Politica
La quiete prima della tempesta
Chi vince? Chi perde? Cade o non cade? Nel frattempo, a dilagare è il nervosismo.

Le elezioni regionali 2020 sono sempre più vicine e con esse l’interesse per le eventuali ripercussioni che potrebbero scuotere il Governo Conte II. In attesa di conoscere chi vincerà la sfida alle urne il 20 e 21 settembre, le forze in campo lavorano senza sosta per cercare di convincere più elettori possibili a recarsi al seggio.
Tra comizi e post sui social, le campagne elettorali vanno avanti a pieno ritmo, accrescendo sempre di più le preoccupazioni di chi tema una sonora sconfitta. Storicamente, da quando il leader Maximo (Massimo D’Alema) si dimise nel 2000 diventando il primo capo del governo italiano a lasciare Palazzo Chigi per via di una sconfitta locale, le elezioni regionali sono diventate una maledizione per qualsiasi esecutivo.

Quindi, la domanda sorge spontanea: il governo Conte sta per consegnarsi allo stesso destino? Le regionali sono davvero come i fili dell’alta tensione?
Nelle varie Regioni in cui si va al voto – sondaggi e analisi tecniche pubblicate sui quotidiani ci lasciano perennemente col fiato sul collo – le campagne dei singoli candidati si stanno focalizzando sempre di più sulla massiccia presenza di leader nazionali fondamentali per la sensibilizzazione al voto.
Giorgia Meloni sta girando l’Italia, come sta facendo il segretario della Lega e tutta la compagine del centrodestra. Il M5S sta mobilitando ministri e parlamentari sia in supporto agli aspiranti governatori (corrono in solitaria in tutte le Regioni tranne che in Liguria) sia in sostegno alla battaglia referendaria per il taglio dei parlamentari. Sul fronte del centrosinistra, il PD cerca in tutti i modi di accreditarsi come unica forza d’alternativa all’asse Lega-Fdi, giocandosi dove possibile le carte dell’unico voto utile o del voto disgiunto (Marche e Puglia).
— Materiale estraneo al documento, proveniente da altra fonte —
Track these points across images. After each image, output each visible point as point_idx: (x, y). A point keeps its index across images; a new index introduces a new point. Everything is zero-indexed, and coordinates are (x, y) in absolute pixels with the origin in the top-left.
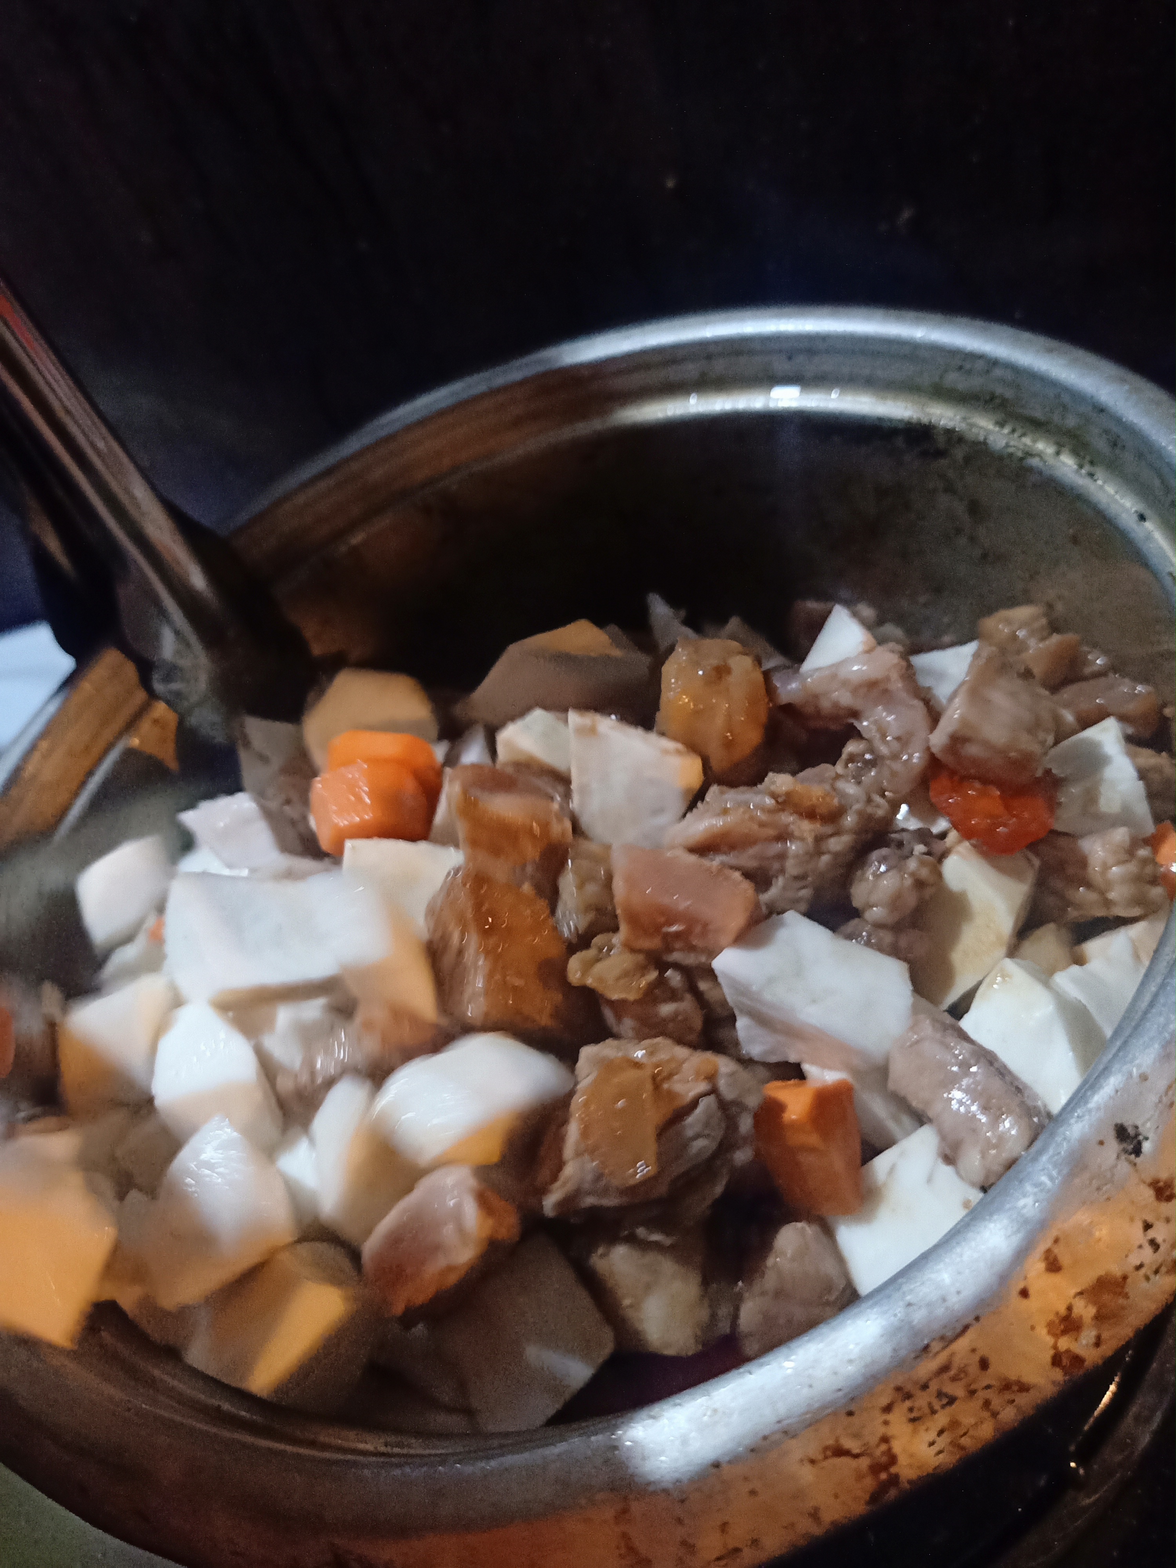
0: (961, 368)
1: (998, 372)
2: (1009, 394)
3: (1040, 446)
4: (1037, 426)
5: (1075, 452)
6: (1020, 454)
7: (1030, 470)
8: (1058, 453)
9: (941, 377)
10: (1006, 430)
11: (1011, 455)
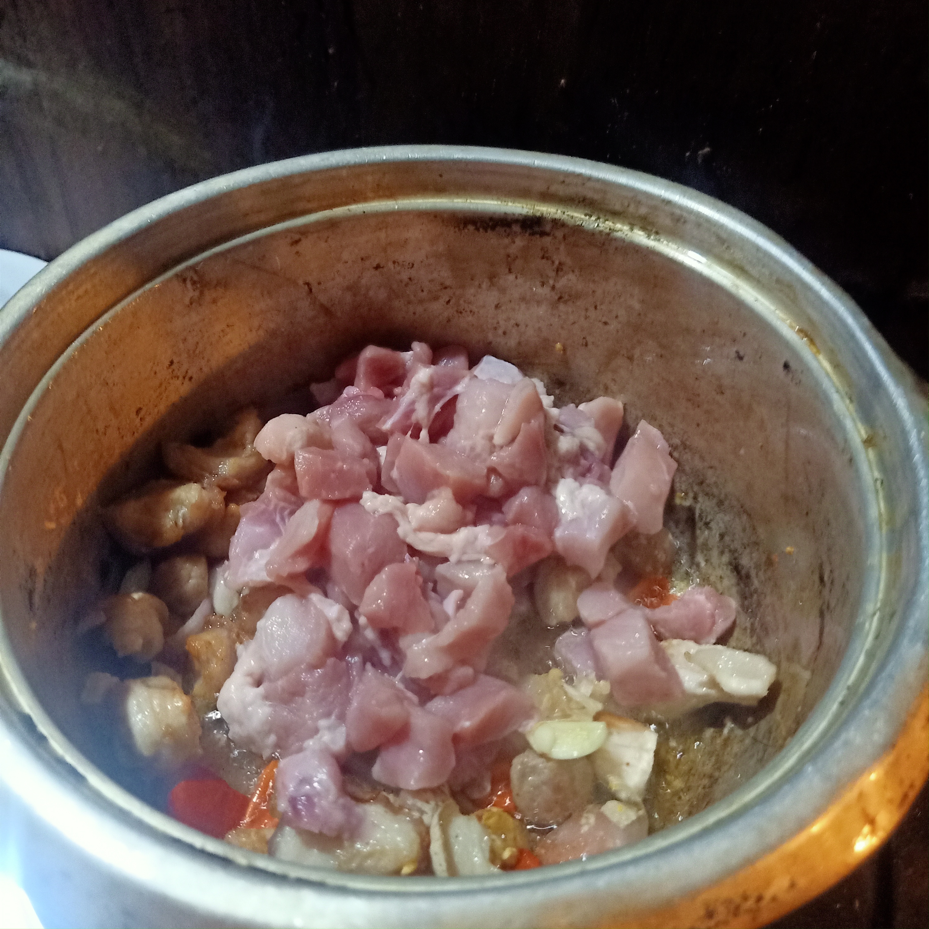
0: (564, 182)
1: (589, 184)
2: (596, 197)
3: (619, 226)
4: (616, 214)
5: (643, 229)
6: (608, 230)
7: (616, 239)
8: (632, 229)
9: (548, 188)
10: (593, 218)
11: (601, 232)
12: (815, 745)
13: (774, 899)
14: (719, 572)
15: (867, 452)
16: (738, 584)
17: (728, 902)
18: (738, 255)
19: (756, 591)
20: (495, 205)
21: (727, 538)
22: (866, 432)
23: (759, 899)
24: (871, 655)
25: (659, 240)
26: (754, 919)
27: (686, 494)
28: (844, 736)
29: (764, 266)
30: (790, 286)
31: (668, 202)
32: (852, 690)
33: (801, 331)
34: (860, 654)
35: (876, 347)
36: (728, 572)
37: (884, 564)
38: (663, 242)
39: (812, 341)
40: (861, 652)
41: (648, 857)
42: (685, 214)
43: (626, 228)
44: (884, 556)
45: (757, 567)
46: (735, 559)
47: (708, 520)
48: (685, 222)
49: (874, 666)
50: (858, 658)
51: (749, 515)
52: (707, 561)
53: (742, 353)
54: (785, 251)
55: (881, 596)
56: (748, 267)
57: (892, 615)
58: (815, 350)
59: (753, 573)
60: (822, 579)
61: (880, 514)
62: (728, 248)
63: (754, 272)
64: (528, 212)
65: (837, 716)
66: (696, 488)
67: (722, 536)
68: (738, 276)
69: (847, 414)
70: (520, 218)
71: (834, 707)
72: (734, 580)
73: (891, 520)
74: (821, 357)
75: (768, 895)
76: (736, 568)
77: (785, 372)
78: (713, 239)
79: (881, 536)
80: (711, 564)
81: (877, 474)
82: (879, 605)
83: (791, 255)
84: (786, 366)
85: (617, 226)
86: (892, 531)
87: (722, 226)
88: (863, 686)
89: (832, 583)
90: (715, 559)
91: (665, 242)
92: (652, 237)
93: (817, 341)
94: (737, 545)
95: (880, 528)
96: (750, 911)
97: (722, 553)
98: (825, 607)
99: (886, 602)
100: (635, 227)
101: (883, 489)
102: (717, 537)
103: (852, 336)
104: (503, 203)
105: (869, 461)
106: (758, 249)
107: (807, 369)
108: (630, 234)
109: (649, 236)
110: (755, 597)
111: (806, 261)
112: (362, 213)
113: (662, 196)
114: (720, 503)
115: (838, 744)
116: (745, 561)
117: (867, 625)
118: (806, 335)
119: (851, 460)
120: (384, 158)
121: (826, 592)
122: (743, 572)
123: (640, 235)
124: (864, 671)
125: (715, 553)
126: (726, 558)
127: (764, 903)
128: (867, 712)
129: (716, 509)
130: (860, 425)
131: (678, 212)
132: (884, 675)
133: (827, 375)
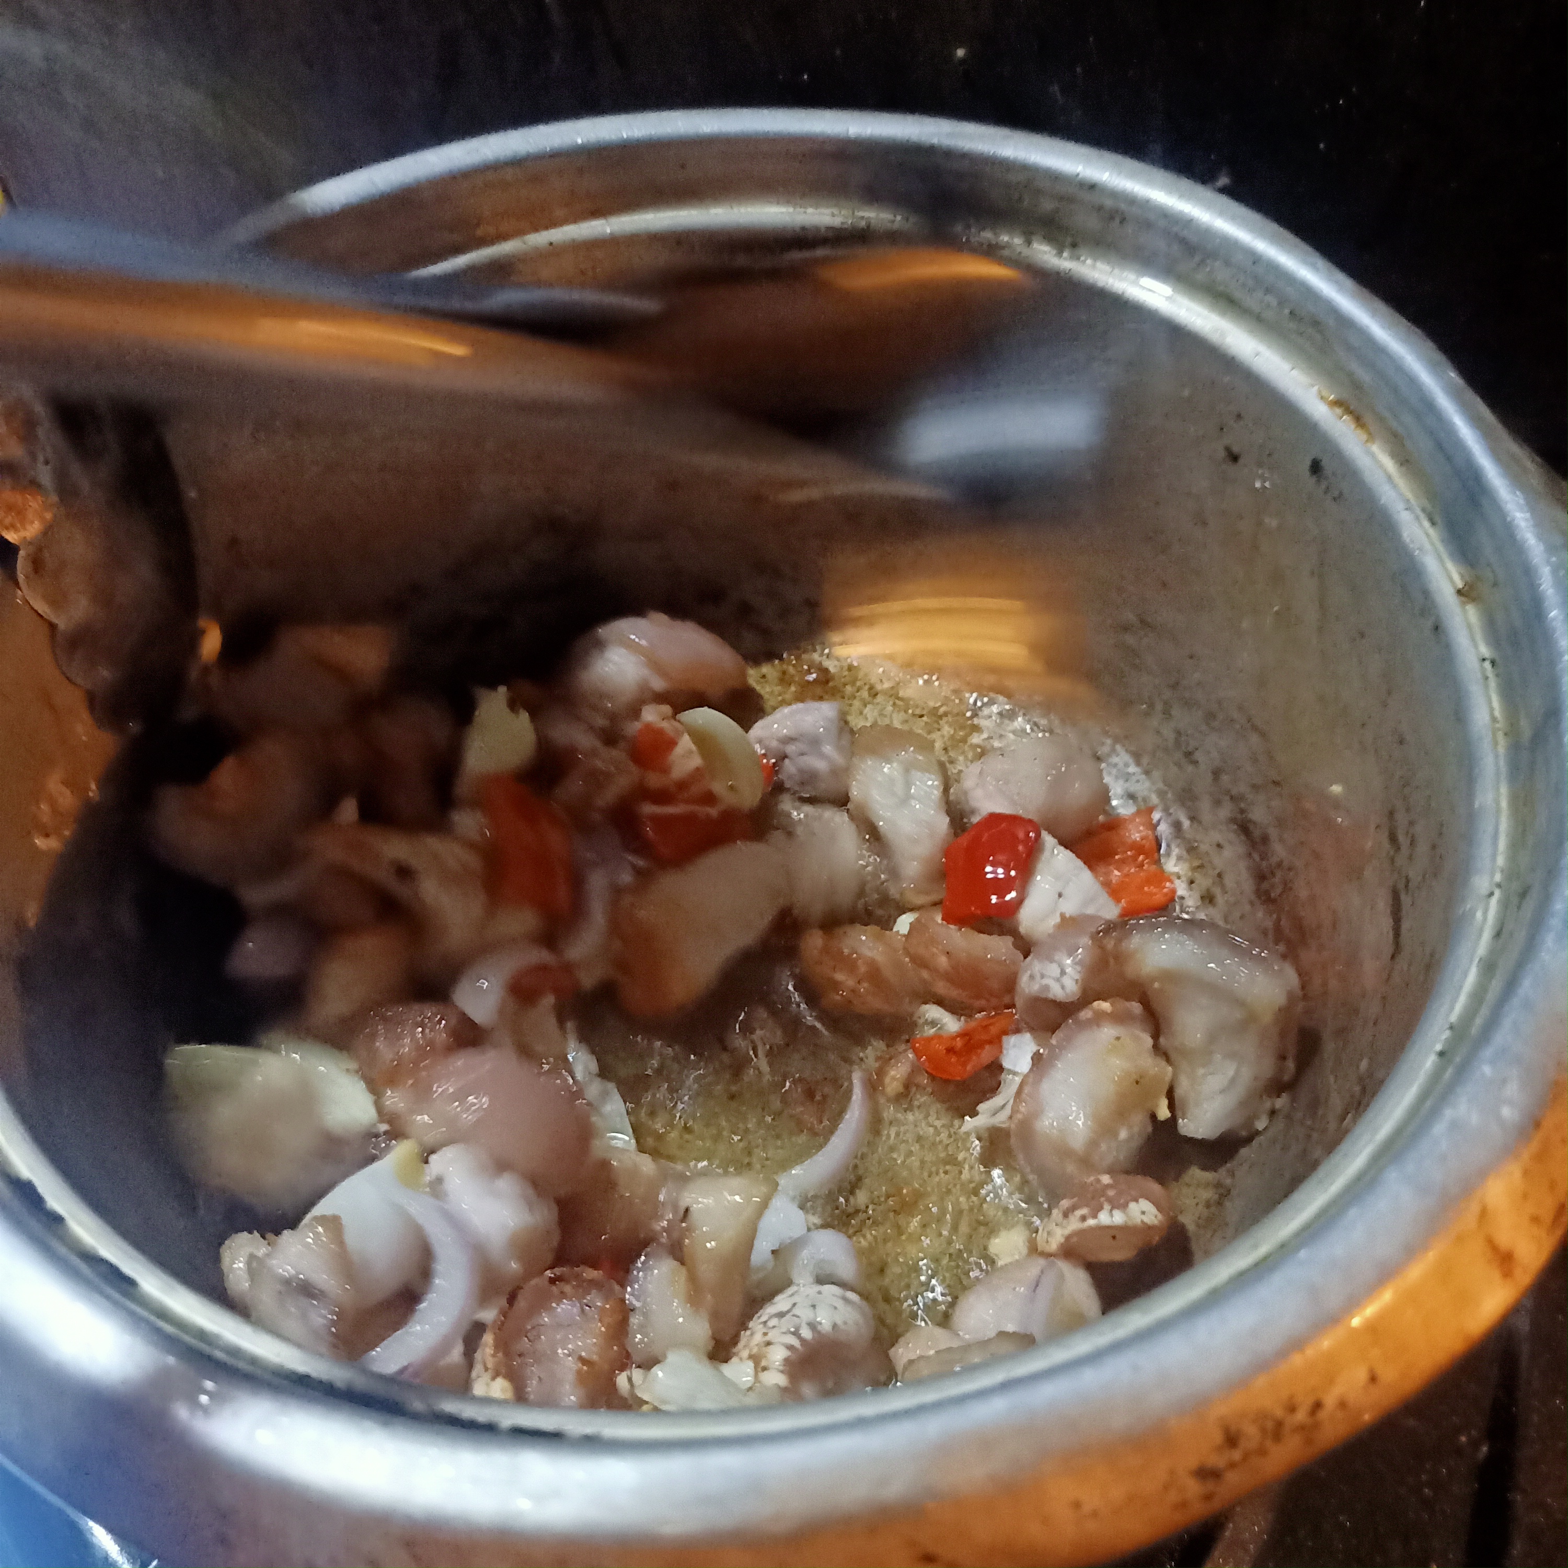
3: (1005, 238)
4: (997, 216)
5: (1049, 238)
12: (1398, 1132)
13: (1342, 1404)
14: (1217, 837)
15: (1465, 612)
16: (1250, 855)
17: (1261, 1417)
18: (1222, 274)
19: (1280, 865)
20: (782, 213)
21: (1225, 778)
22: (1462, 577)
23: (1318, 1406)
24: (1489, 967)
25: (1078, 259)
26: (1309, 1441)
27: (1151, 706)
28: (1448, 1113)
29: (1268, 291)
30: (1316, 323)
31: (1092, 187)
32: (1459, 1031)
33: (1337, 403)
34: (1469, 968)
35: (1475, 421)
36: (1232, 836)
37: (1504, 804)
38: (1084, 262)
39: (1359, 421)
40: (1471, 961)
41: (1117, 1347)
42: (1123, 206)
43: (1018, 241)
44: (1504, 790)
45: (1281, 822)
46: (1242, 811)
47: (1190, 749)
48: (1123, 220)
49: (1496, 986)
50: (1465, 974)
51: (1263, 735)
52: (1192, 819)
53: (1235, 449)
54: (1305, 262)
55: (1501, 861)
56: (1238, 294)
57: (1524, 894)
58: (1364, 437)
59: (1273, 833)
60: (1393, 839)
61: (1494, 719)
62: (1202, 262)
63: (1251, 302)
64: (842, 223)
65: (1436, 1076)
66: (1167, 694)
67: (1216, 774)
68: (1223, 314)
69: (1428, 546)
70: (830, 234)
71: (1430, 1061)
72: (1241, 849)
73: (1512, 731)
74: (1375, 448)
75: (1330, 1401)
76: (1244, 827)
77: (1314, 479)
78: (1176, 248)
79: (1497, 756)
80: (1200, 822)
81: (1485, 650)
82: (1498, 877)
83: (1314, 267)
84: (1316, 467)
85: (1001, 238)
86: (1515, 748)
87: (1188, 222)
88: (1479, 1021)
89: (1413, 843)
90: (1206, 814)
91: (1089, 262)
92: (1065, 254)
93: (1368, 418)
94: (1242, 788)
95: (1496, 743)
96: (1301, 1428)
97: (1217, 803)
98: (1401, 886)
99: (1512, 873)
100: (1034, 238)
101: (1497, 675)
102: (1209, 778)
103: (1430, 406)
104: (798, 209)
105: (1469, 627)
106: (1256, 258)
107: (1350, 472)
108: (1026, 252)
109: (1060, 253)
110: (1279, 874)
111: (1341, 276)
112: (548, 245)
113: (1080, 176)
114: (1210, 716)
115: (1439, 1128)
116: (1258, 815)
117: (1479, 915)
118: (1348, 411)
119: (1437, 628)
120: (580, 141)
121: (1401, 860)
122: (1257, 833)
123: (1045, 253)
124: (1478, 997)
125: (1205, 805)
126: (1226, 811)
127: (1323, 1415)
128: (1487, 1070)
129: (1204, 728)
130: (1450, 566)
131: (1108, 203)
132: (1515, 1002)
133: (1389, 478)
Italia Viva, spaventata enormemente dai pessimi numeri indicati dai sondaggi e dalle terribili voci che parlano di una sconfitta anche nella rossa Toscana, segue le indicazioni di Matteo Renzi augurandosi possa aprirsi – in seguito al voto – quello spazio tanto auspicato in cui provare a far nascere il campo riformista. Il nervosismo regna e sovrasta le menti e i pensieri sia delle forze che compongono il Governo, sia di quelle che (forse) non vedrebbero l’ora di farlo cadere.
C’è nervosismo nel Pd, con il segretario Nicola Zingaretti che teme pesanti ripercussioni sulla sua segreteria e di conseguenza sulla tenuta della Regione che amministra. C’è nervosismo nella Lega, con Salvini molto attento a non ricadere nell’errore fatto contro Bonaccini, evitando che queste elezioni non prendano valore nazionale (posizione che gioverebbe al PD) ma restino entro i confini di ogni singola Regione.
C’è nervosismo in Fratelli D’Italia, ansiosi di voler poggiare la corona d’alloro sulle teste dei propri uomini (in Puglia e nelle Marche) e sulla bionda chioma di Giorgia Meloni, determinata a soffiare la leadership del centrodestra all’uomo forte leghista.
C’è nervosismo nel M5S, con i gruppi parlamentari in rivolta che attendono gli Stati Generali e che si inventano trappole per mettere in difficoltà il loro Governo e il Presidente Conte. E’ nervoso Conte, silente per lungo tempo ma da giorni tornato a rimarcare la sua presenza istituzionale negando a più riprese quel mostro famelico comunemente conosciuto come rimpasto.
Come finirà? Lo vedremo solo vivendo.